▶ [What you are asked to do] Can you copy out, word for word, everything from the line containing "Viaggio da Desenzano a" down to the line containing "소스 조달 방식에 대한", with both of those lines included and nothing else from the items?

(Stored data records)
● ● ●

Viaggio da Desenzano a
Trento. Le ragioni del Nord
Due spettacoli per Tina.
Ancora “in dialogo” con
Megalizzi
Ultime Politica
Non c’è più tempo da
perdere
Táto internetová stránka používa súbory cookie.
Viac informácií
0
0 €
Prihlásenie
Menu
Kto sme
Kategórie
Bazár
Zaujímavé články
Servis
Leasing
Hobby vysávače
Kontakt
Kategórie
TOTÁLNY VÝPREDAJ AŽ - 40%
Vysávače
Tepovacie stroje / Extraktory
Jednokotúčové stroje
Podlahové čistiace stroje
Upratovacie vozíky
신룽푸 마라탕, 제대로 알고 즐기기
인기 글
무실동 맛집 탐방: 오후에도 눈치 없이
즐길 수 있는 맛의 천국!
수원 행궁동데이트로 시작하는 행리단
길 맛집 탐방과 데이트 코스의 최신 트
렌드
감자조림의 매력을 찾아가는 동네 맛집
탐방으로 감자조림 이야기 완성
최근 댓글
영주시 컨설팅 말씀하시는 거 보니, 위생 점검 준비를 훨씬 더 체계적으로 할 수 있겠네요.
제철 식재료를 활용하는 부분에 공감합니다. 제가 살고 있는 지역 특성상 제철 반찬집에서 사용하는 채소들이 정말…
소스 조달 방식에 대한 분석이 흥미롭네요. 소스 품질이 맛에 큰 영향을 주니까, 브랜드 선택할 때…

● ● ●

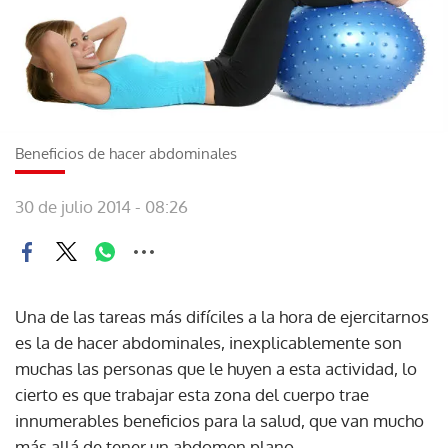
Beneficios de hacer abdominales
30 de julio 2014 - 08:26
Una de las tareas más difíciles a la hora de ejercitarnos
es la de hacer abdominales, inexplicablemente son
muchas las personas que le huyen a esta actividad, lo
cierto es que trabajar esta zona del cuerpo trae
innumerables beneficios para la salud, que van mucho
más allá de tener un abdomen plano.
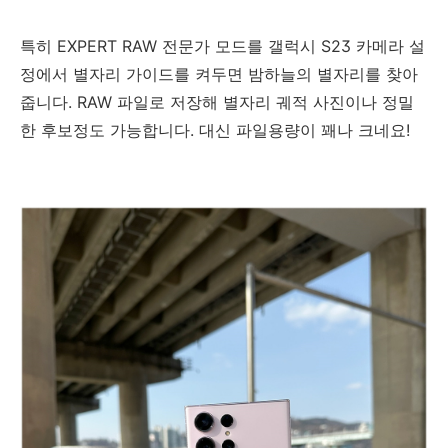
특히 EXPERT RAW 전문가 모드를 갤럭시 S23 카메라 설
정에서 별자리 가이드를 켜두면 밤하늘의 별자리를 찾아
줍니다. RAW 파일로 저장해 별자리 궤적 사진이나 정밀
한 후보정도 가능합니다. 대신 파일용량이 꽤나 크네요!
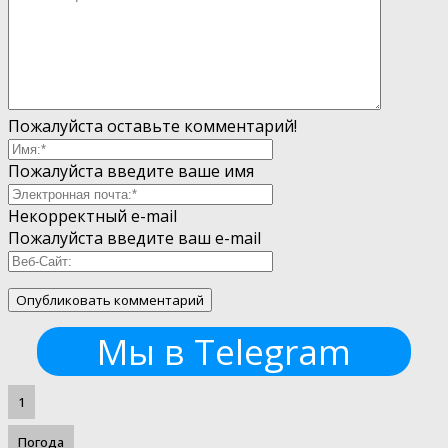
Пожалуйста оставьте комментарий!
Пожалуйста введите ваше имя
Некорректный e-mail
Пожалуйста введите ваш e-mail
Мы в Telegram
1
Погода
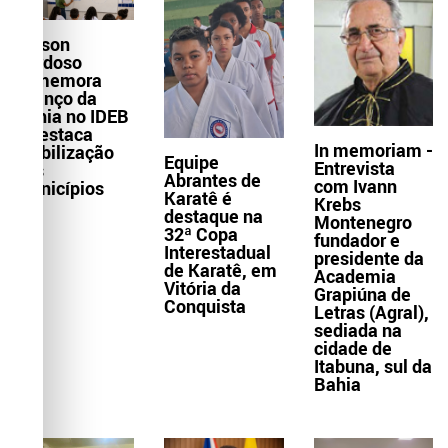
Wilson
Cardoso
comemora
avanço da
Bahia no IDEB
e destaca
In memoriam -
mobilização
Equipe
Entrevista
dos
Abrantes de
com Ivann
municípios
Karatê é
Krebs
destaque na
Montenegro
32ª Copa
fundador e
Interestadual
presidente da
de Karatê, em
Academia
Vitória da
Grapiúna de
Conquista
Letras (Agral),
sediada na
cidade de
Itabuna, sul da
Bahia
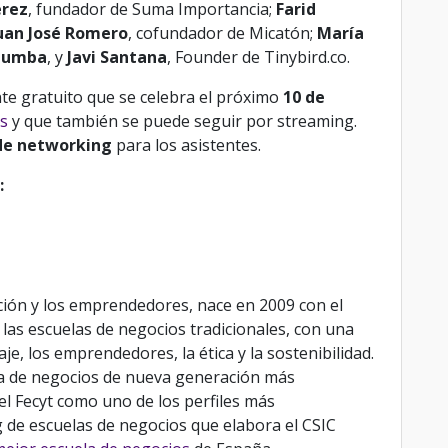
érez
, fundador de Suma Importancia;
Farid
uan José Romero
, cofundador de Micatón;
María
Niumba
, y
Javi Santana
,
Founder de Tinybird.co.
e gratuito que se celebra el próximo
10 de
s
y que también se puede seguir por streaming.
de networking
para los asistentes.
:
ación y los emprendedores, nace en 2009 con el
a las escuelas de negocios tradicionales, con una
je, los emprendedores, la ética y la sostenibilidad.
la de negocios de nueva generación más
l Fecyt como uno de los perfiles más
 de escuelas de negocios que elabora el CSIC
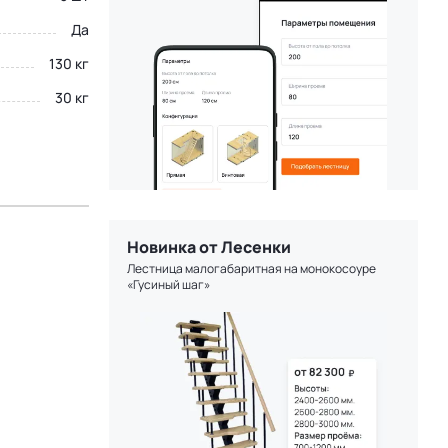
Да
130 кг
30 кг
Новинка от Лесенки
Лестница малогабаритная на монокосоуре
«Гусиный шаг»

● ● ●

▶ [Answer area]
Viaggio da Desenzano a
Trento. Le ragioni del Nord
Due spettacoli per Tina.
Ancora “in dialogo” con
Megalizzi
Ultime Politica
Non c’è più tempo da
perdere
Táto internetová stránka používa súbory cookie.
Viac informácií
0
0 €
Prihlásenie
Menu
Kto sme
Kategórie
Bazár
Zaujímavé články
Servis
Leasing
Hobby vysávače
Kontakt
Kategórie
TOTÁLNY VÝPREDAJ AŽ - 40%
Vysávače
Tepovacie stroje / Extraktory
Jednokotúčové stroje
Podlahové čistiace stroje
Upratovacie vozíky
신룽푸 마라탕, 제대로 알고 즐기기
인기 글
무실동 맛집 탐방: 오후에도 눈치 없이
즐길 수 있는 맛의 천국!
수원 행궁동데이트로 시작하는 행리단
길 맛집 탐방과 데이트 코스의 최신 트
렌드
감자조림의 매력을 찾아가는 동네 맛집
탐방으로 감자조림 이야기 완성
최근 댓글
영주시 컨설팅 말씀하시는 거 보니, 위생 점검 준비를 훨씬 더 체계적으로 할 수 있겠네요.
제철 식재료를 활용하는 부분에 공감합니다. 제가 살고 있는 지역 특성상 제철 반찬집에서 사용하는 채소들이 정말…
소스 조달 방식에 대한 분석이 흥미롭네요. 소스 품질이 맛에 큰 영향을 주니까, 브랜드 선택할 때…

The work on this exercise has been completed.